Gordon Cullen Archive: A Multimedia Case Study
Dr Carla Molinari, Senior Lecturer in Architecture, Leeds Beckett University
Dr Marco Spada, Lecturer in Architecture, University of Suffolk
The Gordon Cullen Archive, held at the University of Westminster, was deposited by Cullen’s family in 2015 after it had been stored in Cullen’s workspace for over 20 years. It consists of 125 boxes of documents created and collected by Cullen during his life.
Cullen’s body of work, some of which was published in his famous book Townscape (later published in the UK as The Concise Townscape), made him one of the most interesting figures in the British urban-design panorama of the 20th century. He had a long and various career as an illustrator, a designer, an editor at the Architectural Review, and later as an urban planner and consultant. His archive reflects the variety of his practice and research. Despite the fact that drawings probably constitute the most famous and most published aspect of Cullen’s cultural output, only about 30 of the boxes contain sketches or illustrations. The collection provides a series of different documents, such as notes, letters, collages, photos and videos, that have been mainly overlooked.

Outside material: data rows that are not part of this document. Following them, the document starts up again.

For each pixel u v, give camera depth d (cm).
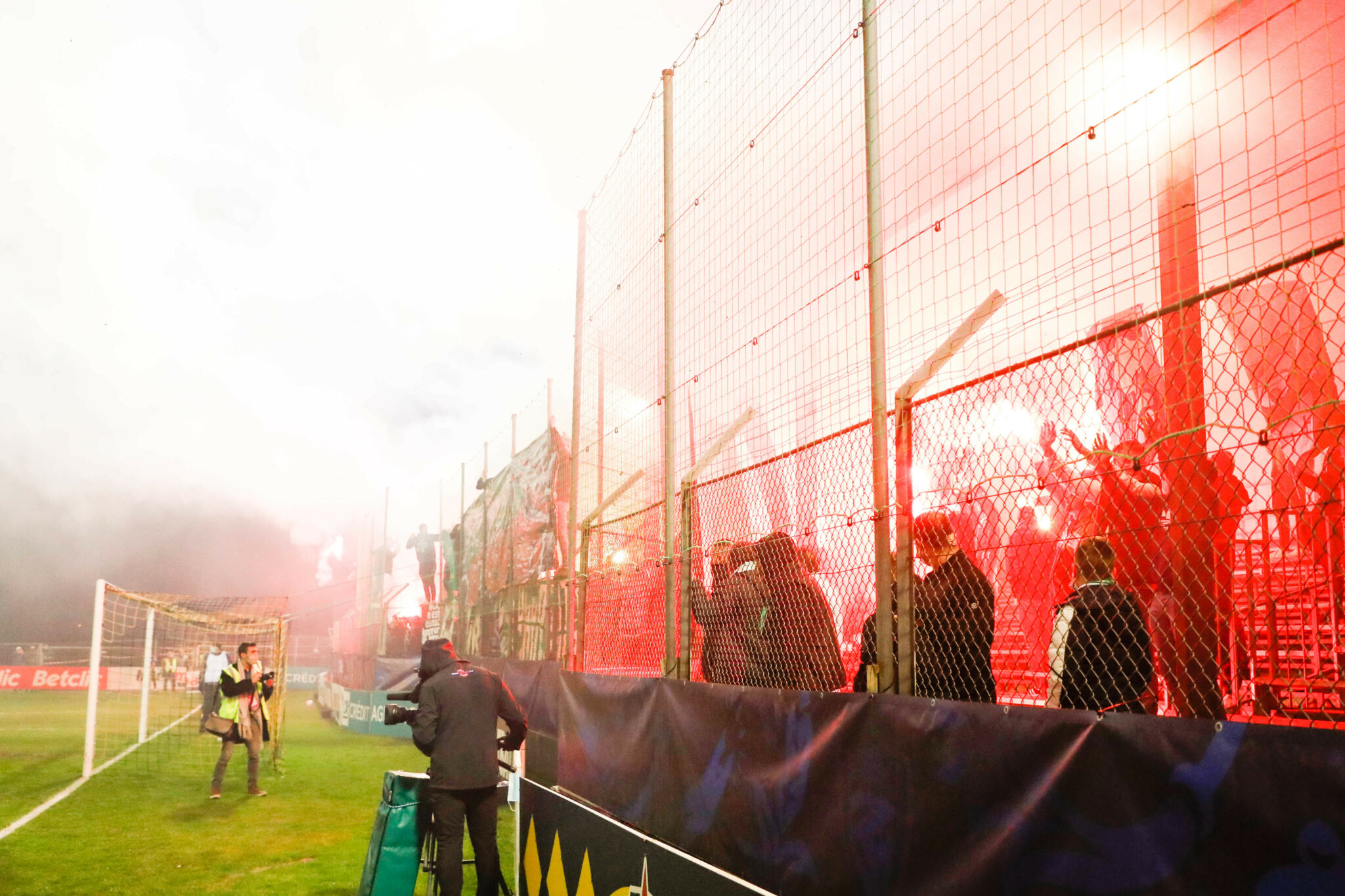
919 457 330
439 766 521
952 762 273
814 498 392
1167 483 251
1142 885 211
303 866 677
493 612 1095
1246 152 258
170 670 2186
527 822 537
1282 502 231
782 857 354
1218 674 231
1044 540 290
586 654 654
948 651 305
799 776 347
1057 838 235
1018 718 251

The Gordon Cullen Archive, like the majority of architectural archives, is a multimedia collection of original pieces that goes far beyond our current understandings of his work. These documents represent the ‘behind the scenes’ thinking process of an architect, and suggest how Cullen’s conceiving of work was based on a method that transcended the boundaries of media. The archival researcher, jumping from a sketch to a note handwritten on a page cut out from a magazine, has the chance to retrace Cullen’s complex steps in creating and developing his ideas and projects. In the figures published here, we can only partially see the enormous variety of pieces held at the archive, and imagine the narrative potentials of this biographical collection.

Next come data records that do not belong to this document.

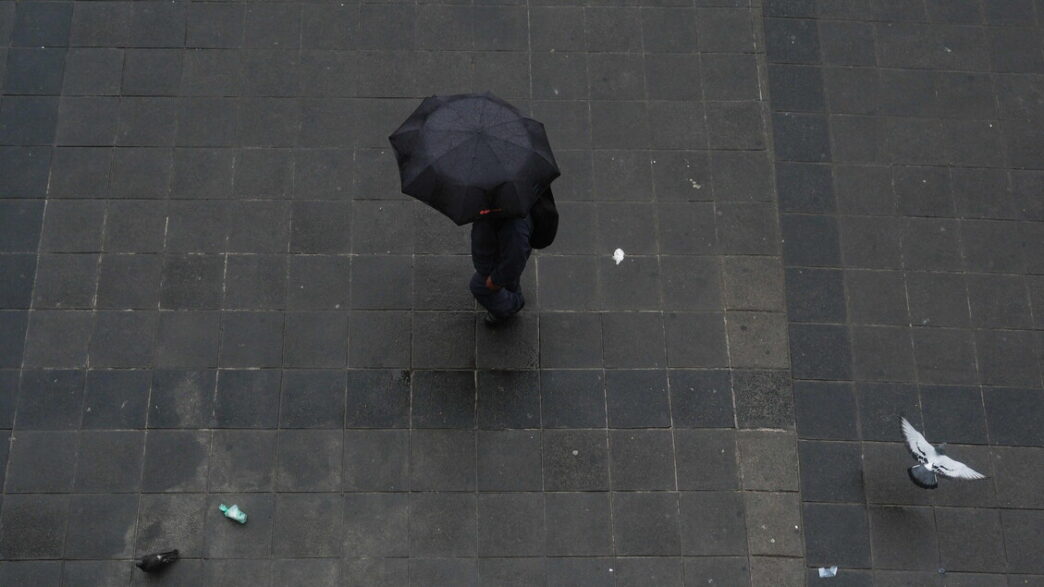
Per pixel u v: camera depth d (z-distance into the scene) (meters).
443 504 6.02
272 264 6.52
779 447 6.24
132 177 6.70
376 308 6.45
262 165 6.77
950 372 6.45
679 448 6.20
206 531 5.92
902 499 6.14
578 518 6.03
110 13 7.15
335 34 7.18
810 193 6.88
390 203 6.71
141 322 6.35
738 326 6.52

This is one of the greatest treasures of architectural archives. There is no future for archives, digital or analogue, if we do not recover the fundamental role of historical research into how architects think about process – a research that is also interpretation, as it explores the realm of memory. As underlined by Adrian Forty, following John Ruskin’s ideas, “memory is a concept that relates not only to the past, but is a duty that present has over future.” In this gap between the role of memory as an operational device, and the aseptic spaces and rationally organised documents collected in archives, lies the role of researchers. Finding small details and connections, reviewing and understanding thoughts and ideas: this biographical research should maintain the freedom of creating doubts and making open questions. Collecting small pieces of realities, and always following a plausible path, the archival research can create a series of alternative new autobiographical narratives, open to future interpretation and reassessment – a process of investigation finally able to overcome the traditional constraints of archives, suggesting them as creative multimedia interfaces for architectural studies.